日本歴史改方

薄葬令

薄葬令(はくそうれい)は、646年(大化2年)に制定された葬儀に関する法令である。この法令は、当時の日本社会における葬儀や埋葬の慣習に大きな変革をもたらした。

主な内容

薄葬令の主な規定は以下のとおりである

  1. 墓の大きさと規模を身分に応じて制限する。
  2. 過度に大きな墓の建造を禁止し、これが貧困を招く可能性があると警告する。
  3. 遺体を特定の墓地に集めて埋葬することを義務付ける。
  4. 殯(もがり)、殉死、贅沢な副葬品の使用を禁止する。

目的

薄葬令の主な目的は以下の2点である

  1. 厚葬の抑制:権力者の葬儀に多くの財や労力を費やすことを防ぎ、民衆への過度な負担を軽減する。
  2. 身分制の確立:葬儀や墓の規模を通じて、身分別の秩序を確立する。

影響

この法令は、特に庶民の葬儀慣習に大きな変化をもたらした

  1. 殯(もがり)の衰退:それまで広く行われていた殯の儀式が、庶民には行えなくなった。
  2. 葬儀の簡素化:葬儀全体が質素になり、簡略化された。

歴史的背景

薄葬令は大化の改新の一環として制定された。この時期、中国から伝来した仏教が日本の葬儀儀礼に大きな影響を与えていた。薄葬令は、古来の葬儀慣習と新たな仏教的要素の融合を促進する役割も果たしたと考えられる。

歴史的意義

この法令の制定により、それまでの豪華で大規模な葬儀から、より簡素で規制された葬儀へと移行が進んだ。また、墓地の集約化や身分による墓の規模の差別化など、その後の日本の葬送文化に長期的な影響を与えた。

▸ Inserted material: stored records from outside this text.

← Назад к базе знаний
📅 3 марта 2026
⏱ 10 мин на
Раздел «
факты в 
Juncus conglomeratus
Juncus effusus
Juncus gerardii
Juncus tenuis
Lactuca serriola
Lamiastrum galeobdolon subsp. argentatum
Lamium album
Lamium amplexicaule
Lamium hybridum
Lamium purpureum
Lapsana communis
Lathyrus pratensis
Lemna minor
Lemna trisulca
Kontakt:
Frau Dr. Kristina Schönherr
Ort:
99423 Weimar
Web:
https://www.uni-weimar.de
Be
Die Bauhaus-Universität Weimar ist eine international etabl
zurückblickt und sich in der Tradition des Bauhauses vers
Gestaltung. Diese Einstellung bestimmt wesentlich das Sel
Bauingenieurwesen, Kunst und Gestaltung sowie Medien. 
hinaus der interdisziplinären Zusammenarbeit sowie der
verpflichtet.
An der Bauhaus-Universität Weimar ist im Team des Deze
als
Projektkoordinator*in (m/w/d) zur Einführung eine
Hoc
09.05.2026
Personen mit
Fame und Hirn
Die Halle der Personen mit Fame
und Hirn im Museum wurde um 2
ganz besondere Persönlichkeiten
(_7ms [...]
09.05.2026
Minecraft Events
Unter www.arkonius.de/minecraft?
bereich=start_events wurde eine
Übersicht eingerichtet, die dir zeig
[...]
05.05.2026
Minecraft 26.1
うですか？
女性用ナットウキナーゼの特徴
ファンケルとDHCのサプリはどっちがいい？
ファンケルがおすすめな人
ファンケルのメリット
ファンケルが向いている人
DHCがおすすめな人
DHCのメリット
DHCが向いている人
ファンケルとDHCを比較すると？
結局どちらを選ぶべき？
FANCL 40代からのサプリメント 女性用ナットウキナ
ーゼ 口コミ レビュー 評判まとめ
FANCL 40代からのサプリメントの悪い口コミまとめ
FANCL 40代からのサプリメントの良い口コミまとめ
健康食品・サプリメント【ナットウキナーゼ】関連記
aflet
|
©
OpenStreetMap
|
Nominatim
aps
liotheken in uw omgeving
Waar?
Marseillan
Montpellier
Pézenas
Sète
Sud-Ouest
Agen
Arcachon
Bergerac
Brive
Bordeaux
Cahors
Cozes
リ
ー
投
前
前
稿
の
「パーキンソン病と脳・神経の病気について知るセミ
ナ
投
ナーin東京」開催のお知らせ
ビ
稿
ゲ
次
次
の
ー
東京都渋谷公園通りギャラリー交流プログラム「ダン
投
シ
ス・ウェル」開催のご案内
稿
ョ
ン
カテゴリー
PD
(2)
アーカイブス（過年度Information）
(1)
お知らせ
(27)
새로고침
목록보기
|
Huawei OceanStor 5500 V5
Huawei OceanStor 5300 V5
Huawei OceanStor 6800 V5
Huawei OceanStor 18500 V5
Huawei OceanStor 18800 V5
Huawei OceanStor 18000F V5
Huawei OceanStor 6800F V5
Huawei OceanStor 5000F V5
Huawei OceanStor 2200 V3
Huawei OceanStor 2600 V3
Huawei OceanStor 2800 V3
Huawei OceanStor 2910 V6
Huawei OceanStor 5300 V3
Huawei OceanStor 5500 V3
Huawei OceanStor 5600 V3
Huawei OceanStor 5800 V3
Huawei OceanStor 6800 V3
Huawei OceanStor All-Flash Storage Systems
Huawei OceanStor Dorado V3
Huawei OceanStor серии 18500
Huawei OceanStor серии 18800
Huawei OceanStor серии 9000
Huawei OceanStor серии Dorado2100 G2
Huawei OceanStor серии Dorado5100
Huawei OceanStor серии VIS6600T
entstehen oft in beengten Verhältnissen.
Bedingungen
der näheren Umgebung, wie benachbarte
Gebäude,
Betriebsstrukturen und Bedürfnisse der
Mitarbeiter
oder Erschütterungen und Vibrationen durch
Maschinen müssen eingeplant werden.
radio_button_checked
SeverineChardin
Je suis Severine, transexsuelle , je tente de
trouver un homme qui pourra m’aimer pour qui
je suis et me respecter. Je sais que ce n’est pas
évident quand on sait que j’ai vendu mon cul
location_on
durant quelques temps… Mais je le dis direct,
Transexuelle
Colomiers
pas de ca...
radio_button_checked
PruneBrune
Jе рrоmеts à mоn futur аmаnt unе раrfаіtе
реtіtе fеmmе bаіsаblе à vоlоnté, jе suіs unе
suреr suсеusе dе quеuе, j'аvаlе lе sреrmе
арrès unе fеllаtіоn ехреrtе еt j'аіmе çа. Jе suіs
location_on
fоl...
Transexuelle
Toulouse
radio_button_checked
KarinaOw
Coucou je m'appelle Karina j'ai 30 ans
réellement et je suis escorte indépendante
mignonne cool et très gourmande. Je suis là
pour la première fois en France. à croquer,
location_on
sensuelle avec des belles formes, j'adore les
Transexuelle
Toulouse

薄葬令は、古代日本における社会制度の変革と文化の変容を示す重要な歴史的資料である。この法令を通じて、当時の政治権力が民間の慣習にまで介入し、社会秩序の確立を図ろうとした様子が窺える。また、仏教の影響下で変化しつつあった日本の葬送文化の一側面を示すものでもある。

今日の考古学や歴史学の研究において、薄葬令は古代日本の社会構造や文化的変遷を理解する上で重要な手がかりとなっている。この法令の影響を受けた遺跡や遺物の分析を通じて、当時の社会や文化の実態がより明らかになることが期待される。